*** INPUT DATA ***

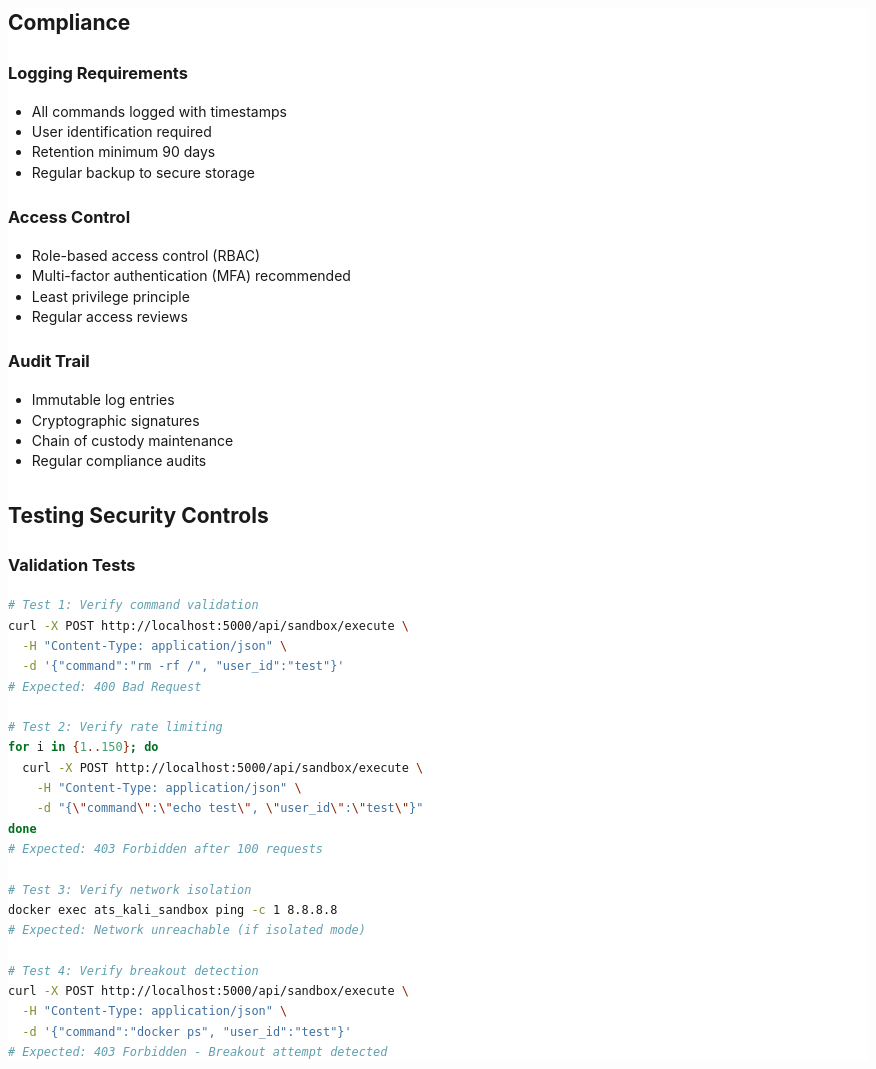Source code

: ## Compliance

### Logging Requirements

- All commands logged with timestamps
- User identification required
- Retention minimum 90 days
- Regular backup to secure storage

### Access Control

- Role-based access control (RBAC)
- Multi-factor authentication (MFA) recommended
- Least privilege principle
- Regular access reviews

### Audit Trail

- Immutable log entries
- Cryptographic signatures
- Chain of custody maintenance
- Regular compliance audits

## Testing Security Controls

### Validation Tests

```bash
# Test 1: Verify command validation
curl -X POST http://localhost:5000/api/sandbox/execute \
  -H "Content-Type: application/json" \
  -d '{"command":"rm -rf /", "user_id":"test"}'
# Expected: 400 Bad Request

# Test 2: Verify rate limiting
for i in {1..150}; do
  curl -X POST http://localhost:5000/api/sandbox/execute \
    -H "Content-Type: application/json" \
    -d "{\"command\":\"echo test\", \"user_id\":\"test\"}"
done
# Expected: 403 Forbidden after 100 requests

# Test 3: Verify network isolation
docker exec ats_kali_sandbox ping -c 1 8.8.8.8
# Expected: Network unreachable (if isolated mode)

# Test 4: Verify breakout detection
curl -X POST http://localhost:5000/api/sandbox/execute \
  -H "Content-Type: application/json" \
  -d '{"command":"docker ps", "user_id":"test"}'
# Expected: 403 Forbidden - Breakout attempt detected
```
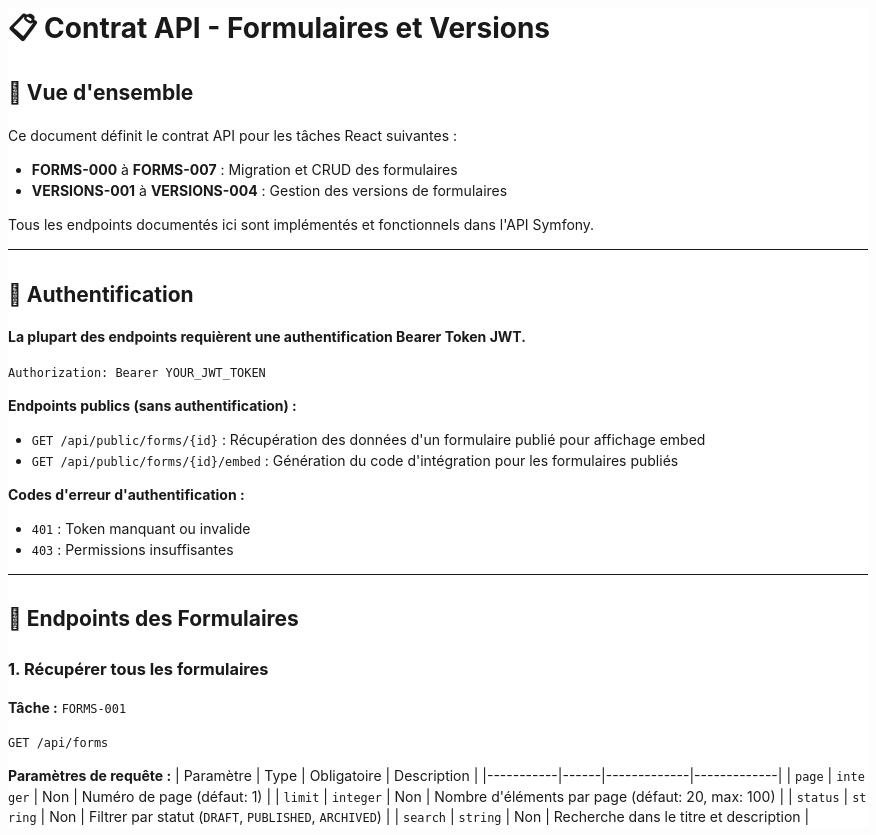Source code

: # 📋 Contrat API - Formulaires et Versions

## 🎯 Vue d'ensemble

Ce document définit le contrat API pour les tâches React suivantes :

-   **FORMS-000** à **FORMS-007** : Migration et CRUD des formulaires
-   **VERSIONS-001** à **VERSIONS-004** : Gestion des versions de formulaires

Tous les endpoints documentés ici sont implémentés et fonctionnels dans l'API Symfony.

---

## 🔐 Authentification

**La plupart des endpoints requièrent une authentification Bearer Token JWT.**

```http
Authorization: Bearer YOUR_JWT_TOKEN
```

**Endpoints publics (sans authentification) :**

-   `GET /api/public/forms/{id}` : Récupération des données d'un formulaire publié pour affichage embed
-   `GET /api/public/forms/{id}/embed` : Génération du code d'intégration pour les formulaires publiés

**Codes d'erreur d'authentification :**

-   `401` : Token manquant ou invalide
-   `403` : Permissions insuffisantes

---

## 📝 Endpoints des Formulaires

### 1. Récupérer tous les formulaires

**Tâche :** `FORMS-001`

```http
GET /api/forms
```

**Paramètres de requête :**
| Paramètre | Type | Obligatoire | Description |
|-----------|------|-------------|-------------|
| `page` | `integer` | Non | Numéro de page (défaut: 1) |
| `limit` | `integer` | Non | Nombre d'éléments par page (défaut: 20, max: 100) |
| `status` | `string` | Non | Filtrer par statut (`DRAFT`, `PUBLISHED`, `ARCHIVED`) |
| `search` | `string` | Non | Recherche dans le titre et description |
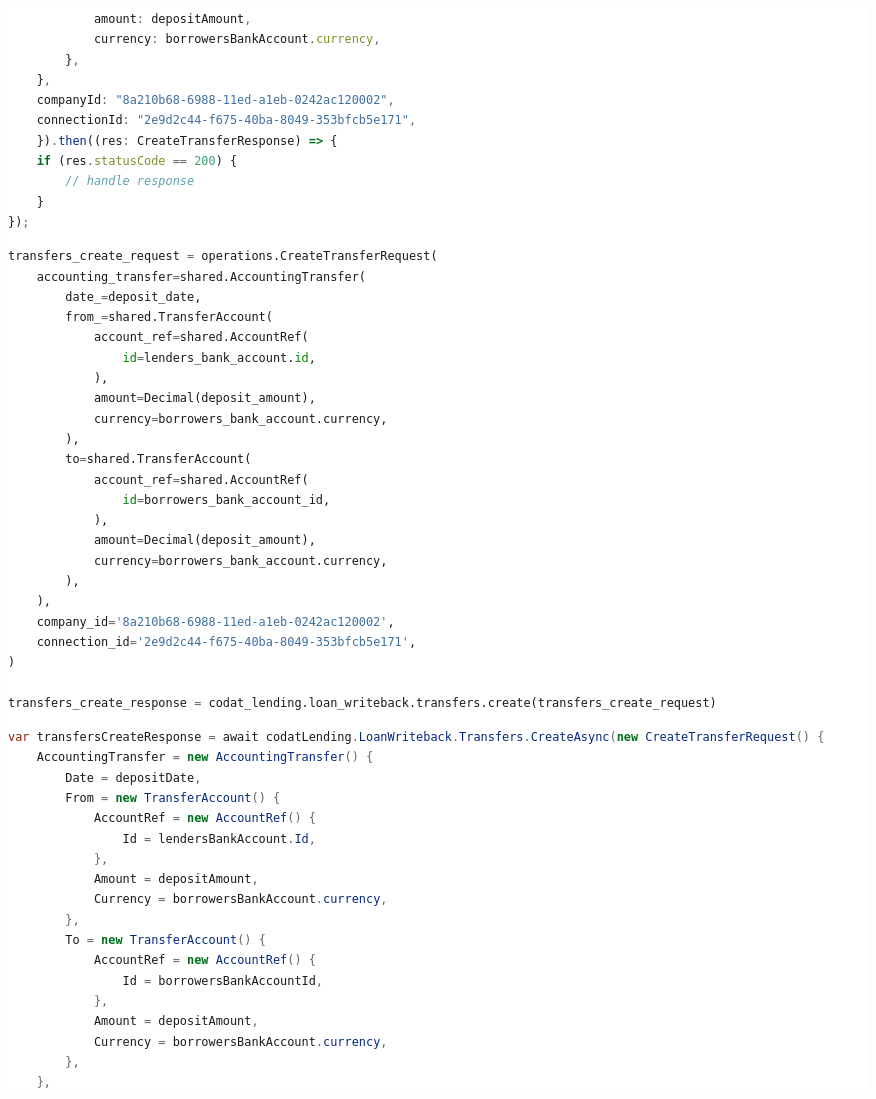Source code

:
 ```javascript
            amount: depositAmount,
            currency: borrowersBankAccount.currency,
        },
    },
    companyId: "8a210b68-6988-11ed-a1eb-0242ac120002",
    connectionId: "2e9d2c44-f675-40ba-8049-353bfcb5e171",
    }).then((res: CreateTransferResponse) => {
    if (res.statusCode == 200) {
        // handle response
    }
});
```
</TabItem>

<TabItem value="python" label="Python">

```python
transfers_create_request = operations.CreateTransferRequest(
    accounting_transfer=shared.AccountingTransfer(
        date_=deposit_date,
        from_=shared.TransferAccount(
            account_ref=shared.AccountRef(
                id=lenders_bank_account.id,
            ),
            amount=Decimal(deposit_amount),
            currency=borrowers_bank_account.currency,
        ),
        to=shared.TransferAccount(
            account_ref=shared.AccountRef(
                id=borrowers_bank_account_id,
            ),
            amount=Decimal(deposit_amount),
            currency=borrowers_bank_account.currency,
        ),
    ),
    company_id='8a210b68-6988-11ed-a1eb-0242ac120002',
    connection_id='2e9d2c44-f675-40ba-8049-353bfcb5e171',
)

transfers_create_response = codat_lending.loan_writeback.transfers.create(transfers_create_request)
```
</TabItem>

<TabItem value="csharp" label="C#">

```csharp
var transfersCreateResponse = await codatLending.LoanWriteback.Transfers.CreateAsync(new CreateTransferRequest() {
    AccountingTransfer = new AccountingTransfer() {
        Date = depositDate,
        From = new TransferAccount() {
            AccountRef = new AccountRef() {
                Id = lendersBankAccount.Id,
            },
            Amount = depositAmount,
            Currency = borrowersBankAccount.currency,
        },
        To = new TransferAccount() {
            AccountRef = new AccountRef() {
                Id = borrowersBankAccountId,
            },
            Amount = depositAmount,
            Currency = borrowersBankAccount.currency,
        },
    },
```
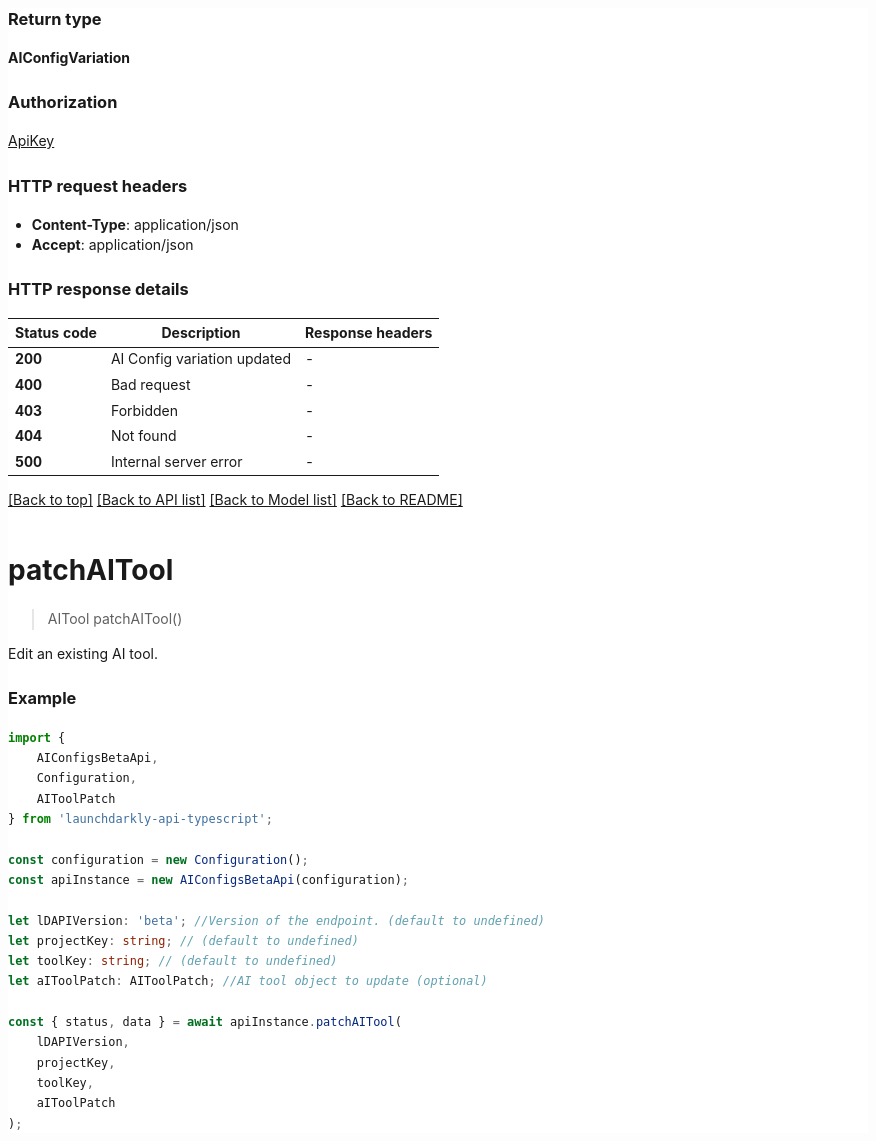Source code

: 
### Return type

**AIConfigVariation**

### Authorization

[ApiKey](../README.md#ApiKey)

### HTTP request headers

 - **Content-Type**: application/json
 - **Accept**: application/json


### HTTP response details
| Status code | Description | Response headers |
|-------------|-------------|------------------|
|**200** | AI Config variation updated |  -  |
|**400** | Bad request |  -  |
|**403** | Forbidden |  -  |
|**404** | Not found |  -  |
|**500** | Internal server error |  -  |

[[Back to top]](#) [[Back to API list]](../README.md#documentation-for-api-endpoints) [[Back to Model list]](../README.md#documentation-for-models) [[Back to README]](../README.md)

# **patchAITool**
> AITool patchAITool()

Edit an existing AI tool.

### Example

```typescript
import {
    AIConfigsBetaApi,
    Configuration,
    AIToolPatch
} from 'launchdarkly-api-typescript';

const configuration = new Configuration();
const apiInstance = new AIConfigsBetaApi(configuration);

let lDAPIVersion: 'beta'; //Version of the endpoint. (default to undefined)
let projectKey: string; // (default to undefined)
let toolKey: string; // (default to undefined)
let aIToolPatch: AIToolPatch; //AI tool object to update (optional)

const { status, data } = await apiInstance.patchAITool(
    lDAPIVersion,
    projectKey,
    toolKey,
    aIToolPatch
);
```
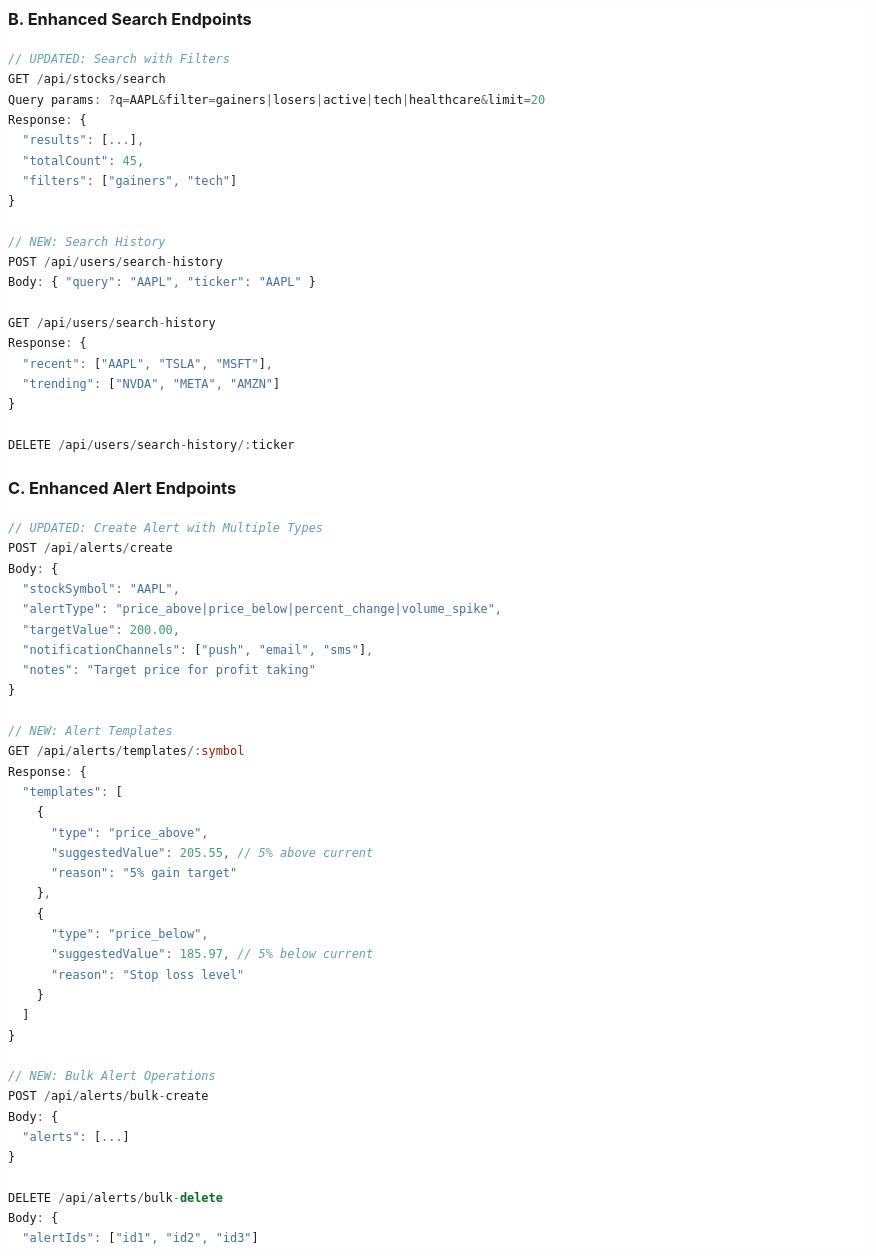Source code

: ### B. Enhanced Search Endpoints

```typescript
// UPDATED: Search with Filters
GET /api/stocks/search
Query params: ?q=AAPL&filter=gainers|losers|active|tech|healthcare&limit=20
Response: {
  "results": [...],
  "totalCount": 45,
  "filters": ["gainers", "tech"]
}

// NEW: Search History
POST /api/users/search-history
Body: { "query": "AAPL", "ticker": "AAPL" }

GET /api/users/search-history
Response: {
  "recent": ["AAPL", "TSLA", "MSFT"],
  "trending": ["NVDA", "META", "AMZN"]
}

DELETE /api/users/search-history/:ticker
```

### C. Enhanced Alert Endpoints

```typescript
// UPDATED: Create Alert with Multiple Types
POST /api/alerts/create
Body: {
  "stockSymbol": "AAPL",
  "alertType": "price_above|price_below|percent_change|volume_spike",
  "targetValue": 200.00,
  "notificationChannels": ["push", "email", "sms"],
  "notes": "Target price for profit taking"
}

// NEW: Alert Templates
GET /api/alerts/templates/:symbol
Response: {
  "templates": [
    {
      "type": "price_above",
      "suggestedValue": 205.55, // 5% above current
      "reason": "5% gain target"
    },
    {
      "type": "price_below",
      "suggestedValue": 185.97, // 5% below current
      "reason": "Stop loss level"
    }
  ]
}

// NEW: Bulk Alert Operations
POST /api/alerts/bulk-create
Body: {
  "alerts": [...]
}

DELETE /api/alerts/bulk-delete
Body: {
  "alertIds": ["id1", "id2", "id3"]
```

*** End of INPUT DATA ***

**DESCRIPTION OF THE TASK:**
Select every line of the records holding the string "alerts".

**EXERCISE SOLUTION:**
POST /api/alerts/create
GET /api/alerts/templates/:symbol
POST /api/alerts/bulk-create
  "alerts": [...]
DELETE /api/alerts/bulk-delete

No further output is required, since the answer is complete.